Meconium is the word used to describe the newborn's early feces, before he or she is ready to digest breast milk or formula. When a newborn has meconium aspiration syndrome, he or she breathes a combination of meconium and amniotic fluid into the lungs near the time of delivery. It can be a major cause of serious illness and death in an infant.
Causes of Meconium Aspiration Syndrome
Sometimes when a baby fails to get enough blood and oxygen, he or she becomes stressed and may pass meconium while still in the mother's uterus. If the meconium mixes into the surrounding amniotic fluid, the newborn may breathe some of the meconium into its lungs. It is possible that the meconium can obstruct the airways of the baby right after birth.
When this condition occurs, it may lead to the child having difficulty breathing after it is born. After birth, the baby's lungs may swell or become inflamed.
Possible Reasons for Stress Leading to Meconium Aspiration
- Diabetes in the mother
- Difficult delivery
- Going past the baby's due date
- High maternal blood pressure
- Long labor
- Too little oxygen going to the fetus
Symptoms of Meconium Aspiration Syndrome
Newborn symptoms can include:
- Bluish tinge to the newborn's skin (indicating a lack of oxygen in the blood)

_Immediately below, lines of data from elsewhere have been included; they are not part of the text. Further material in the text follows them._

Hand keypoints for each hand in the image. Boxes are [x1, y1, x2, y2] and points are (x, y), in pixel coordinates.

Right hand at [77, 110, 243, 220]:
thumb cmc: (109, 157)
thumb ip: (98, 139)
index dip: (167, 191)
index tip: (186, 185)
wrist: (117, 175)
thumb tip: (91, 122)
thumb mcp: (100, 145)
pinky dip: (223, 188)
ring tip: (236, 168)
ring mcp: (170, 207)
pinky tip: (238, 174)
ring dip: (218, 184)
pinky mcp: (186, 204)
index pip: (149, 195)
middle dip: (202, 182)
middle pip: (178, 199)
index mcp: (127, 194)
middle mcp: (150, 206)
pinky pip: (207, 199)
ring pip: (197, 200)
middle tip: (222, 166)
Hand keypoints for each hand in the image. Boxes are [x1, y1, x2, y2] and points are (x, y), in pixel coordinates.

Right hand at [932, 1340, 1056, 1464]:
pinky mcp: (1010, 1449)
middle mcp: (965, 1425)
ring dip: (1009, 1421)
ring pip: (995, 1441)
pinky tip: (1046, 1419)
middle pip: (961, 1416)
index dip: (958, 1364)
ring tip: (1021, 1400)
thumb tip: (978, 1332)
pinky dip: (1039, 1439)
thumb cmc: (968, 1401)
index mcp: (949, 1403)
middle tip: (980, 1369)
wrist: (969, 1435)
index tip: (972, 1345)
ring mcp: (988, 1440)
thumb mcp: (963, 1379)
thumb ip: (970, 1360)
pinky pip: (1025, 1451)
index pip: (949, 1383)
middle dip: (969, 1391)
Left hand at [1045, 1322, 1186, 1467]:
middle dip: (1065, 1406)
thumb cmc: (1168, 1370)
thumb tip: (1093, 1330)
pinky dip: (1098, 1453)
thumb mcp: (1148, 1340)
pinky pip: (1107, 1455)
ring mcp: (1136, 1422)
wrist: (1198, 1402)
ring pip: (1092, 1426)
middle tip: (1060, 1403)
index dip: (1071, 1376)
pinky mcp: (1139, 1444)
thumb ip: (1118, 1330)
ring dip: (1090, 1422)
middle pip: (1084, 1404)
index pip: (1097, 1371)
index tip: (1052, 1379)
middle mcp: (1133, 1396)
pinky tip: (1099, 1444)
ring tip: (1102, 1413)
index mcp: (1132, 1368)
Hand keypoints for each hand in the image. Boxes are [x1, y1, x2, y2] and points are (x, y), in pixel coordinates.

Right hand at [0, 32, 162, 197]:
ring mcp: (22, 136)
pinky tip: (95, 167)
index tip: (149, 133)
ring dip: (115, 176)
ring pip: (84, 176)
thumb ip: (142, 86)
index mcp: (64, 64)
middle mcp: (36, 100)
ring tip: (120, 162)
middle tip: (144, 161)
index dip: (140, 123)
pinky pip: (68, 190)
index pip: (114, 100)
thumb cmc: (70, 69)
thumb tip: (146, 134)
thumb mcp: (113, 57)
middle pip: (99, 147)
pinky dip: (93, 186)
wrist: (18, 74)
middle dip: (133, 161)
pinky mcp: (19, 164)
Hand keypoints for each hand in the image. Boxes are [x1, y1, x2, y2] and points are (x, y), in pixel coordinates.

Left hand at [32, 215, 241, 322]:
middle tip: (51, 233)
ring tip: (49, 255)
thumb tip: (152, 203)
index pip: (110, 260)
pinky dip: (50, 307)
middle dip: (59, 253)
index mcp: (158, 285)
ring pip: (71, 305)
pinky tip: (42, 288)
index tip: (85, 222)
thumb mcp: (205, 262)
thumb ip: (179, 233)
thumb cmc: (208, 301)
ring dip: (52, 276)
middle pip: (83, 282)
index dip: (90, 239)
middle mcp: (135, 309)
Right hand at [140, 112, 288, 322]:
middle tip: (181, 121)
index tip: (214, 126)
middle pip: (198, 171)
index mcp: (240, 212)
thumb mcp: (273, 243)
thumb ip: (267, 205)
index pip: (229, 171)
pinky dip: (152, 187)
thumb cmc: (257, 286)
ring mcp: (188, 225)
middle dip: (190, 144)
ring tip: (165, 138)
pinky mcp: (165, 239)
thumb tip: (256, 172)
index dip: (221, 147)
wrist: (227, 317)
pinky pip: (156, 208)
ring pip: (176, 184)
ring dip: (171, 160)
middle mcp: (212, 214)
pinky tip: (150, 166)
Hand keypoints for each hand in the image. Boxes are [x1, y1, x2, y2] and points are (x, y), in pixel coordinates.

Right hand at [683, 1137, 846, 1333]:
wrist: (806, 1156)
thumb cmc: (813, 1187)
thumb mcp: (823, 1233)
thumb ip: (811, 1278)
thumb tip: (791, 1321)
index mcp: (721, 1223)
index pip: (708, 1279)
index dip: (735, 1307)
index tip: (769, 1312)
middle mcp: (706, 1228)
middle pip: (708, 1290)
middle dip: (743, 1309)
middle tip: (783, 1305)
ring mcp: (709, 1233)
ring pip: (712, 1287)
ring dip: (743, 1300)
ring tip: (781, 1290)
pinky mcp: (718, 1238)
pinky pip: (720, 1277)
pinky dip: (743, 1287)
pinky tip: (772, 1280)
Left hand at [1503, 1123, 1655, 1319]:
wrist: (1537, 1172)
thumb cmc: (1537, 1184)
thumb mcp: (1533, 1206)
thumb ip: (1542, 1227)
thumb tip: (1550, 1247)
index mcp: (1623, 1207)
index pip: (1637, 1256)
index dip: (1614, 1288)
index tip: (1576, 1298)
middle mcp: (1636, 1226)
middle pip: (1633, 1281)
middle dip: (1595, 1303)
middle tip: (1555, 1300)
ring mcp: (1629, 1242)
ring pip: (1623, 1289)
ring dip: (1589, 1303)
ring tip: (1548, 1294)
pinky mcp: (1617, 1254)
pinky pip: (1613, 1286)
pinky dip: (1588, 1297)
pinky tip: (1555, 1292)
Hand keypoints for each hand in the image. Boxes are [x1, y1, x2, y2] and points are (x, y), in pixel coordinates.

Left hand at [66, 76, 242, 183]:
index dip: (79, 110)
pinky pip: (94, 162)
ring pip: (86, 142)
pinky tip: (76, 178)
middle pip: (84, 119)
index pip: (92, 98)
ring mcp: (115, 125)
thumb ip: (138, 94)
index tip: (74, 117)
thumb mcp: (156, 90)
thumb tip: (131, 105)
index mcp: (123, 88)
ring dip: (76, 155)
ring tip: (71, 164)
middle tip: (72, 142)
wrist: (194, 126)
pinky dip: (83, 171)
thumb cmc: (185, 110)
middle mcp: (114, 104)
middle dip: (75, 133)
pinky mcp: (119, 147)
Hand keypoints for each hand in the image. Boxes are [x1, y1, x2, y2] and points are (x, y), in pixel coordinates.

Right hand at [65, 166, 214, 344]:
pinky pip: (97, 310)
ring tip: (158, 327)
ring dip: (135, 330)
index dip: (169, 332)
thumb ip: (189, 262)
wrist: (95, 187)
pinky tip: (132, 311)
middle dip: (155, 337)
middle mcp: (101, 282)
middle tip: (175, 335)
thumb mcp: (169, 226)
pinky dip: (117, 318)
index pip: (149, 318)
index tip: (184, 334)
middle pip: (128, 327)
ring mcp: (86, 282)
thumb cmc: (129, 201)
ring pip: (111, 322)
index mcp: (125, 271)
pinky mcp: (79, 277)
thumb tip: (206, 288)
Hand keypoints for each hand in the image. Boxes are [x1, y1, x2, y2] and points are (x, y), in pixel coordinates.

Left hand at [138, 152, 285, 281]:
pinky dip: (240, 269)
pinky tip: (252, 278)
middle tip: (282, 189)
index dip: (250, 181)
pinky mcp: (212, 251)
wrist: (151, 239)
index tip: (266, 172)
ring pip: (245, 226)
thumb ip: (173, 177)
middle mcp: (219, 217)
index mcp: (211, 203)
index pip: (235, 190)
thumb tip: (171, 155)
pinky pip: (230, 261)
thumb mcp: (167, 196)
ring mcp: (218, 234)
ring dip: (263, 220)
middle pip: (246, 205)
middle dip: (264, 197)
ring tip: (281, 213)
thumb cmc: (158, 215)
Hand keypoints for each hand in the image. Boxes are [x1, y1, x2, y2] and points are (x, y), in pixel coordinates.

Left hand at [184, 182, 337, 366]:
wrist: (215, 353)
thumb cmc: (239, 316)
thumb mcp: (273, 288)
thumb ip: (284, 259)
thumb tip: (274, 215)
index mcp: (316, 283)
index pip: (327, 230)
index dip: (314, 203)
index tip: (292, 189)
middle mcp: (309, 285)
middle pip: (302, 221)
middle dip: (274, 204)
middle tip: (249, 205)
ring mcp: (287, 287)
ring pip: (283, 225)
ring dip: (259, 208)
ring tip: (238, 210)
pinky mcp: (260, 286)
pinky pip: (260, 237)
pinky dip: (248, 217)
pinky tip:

- Breathing that is too fast
- No breathing
- Trouble breathing
Tests That Can Indicate the Syndrome
- Fetal monitor may show a slow heart rate before birth
- Apgar score may be low. Apgar, an acronym, is a quick, simple test to evaluate the status of the newborn. (The letters stand for Appearance, Pulse, Grimace, Activity, Response). The score is named after Virginia Apgar, an anesthesiologist who developed the test to find what effect anesthesia had on the newborn.
- Newborn may need help with breathing or regulation of its heart rate
- Abnormal breath sounds that can be detected with a stethoscope
- A blood test can show low blood pH (acidity), too little oxygen or too much carbon dioxide
- Patches or streaks showing up on the lungs in an x-ray
Complications that may result from meconium aspiration syndrome include:
- Aspiration pneumonia
- Brain damage due to lack of oxygen
- Problems breathing that can linger for a number of days
- Pneumothorax (collapsed lung)
- PPHN (persistent pulmonary hypertension of the newborn). This occurs when the infant cannot take enough blood into the lungs to provide oxygen to the body's tissues.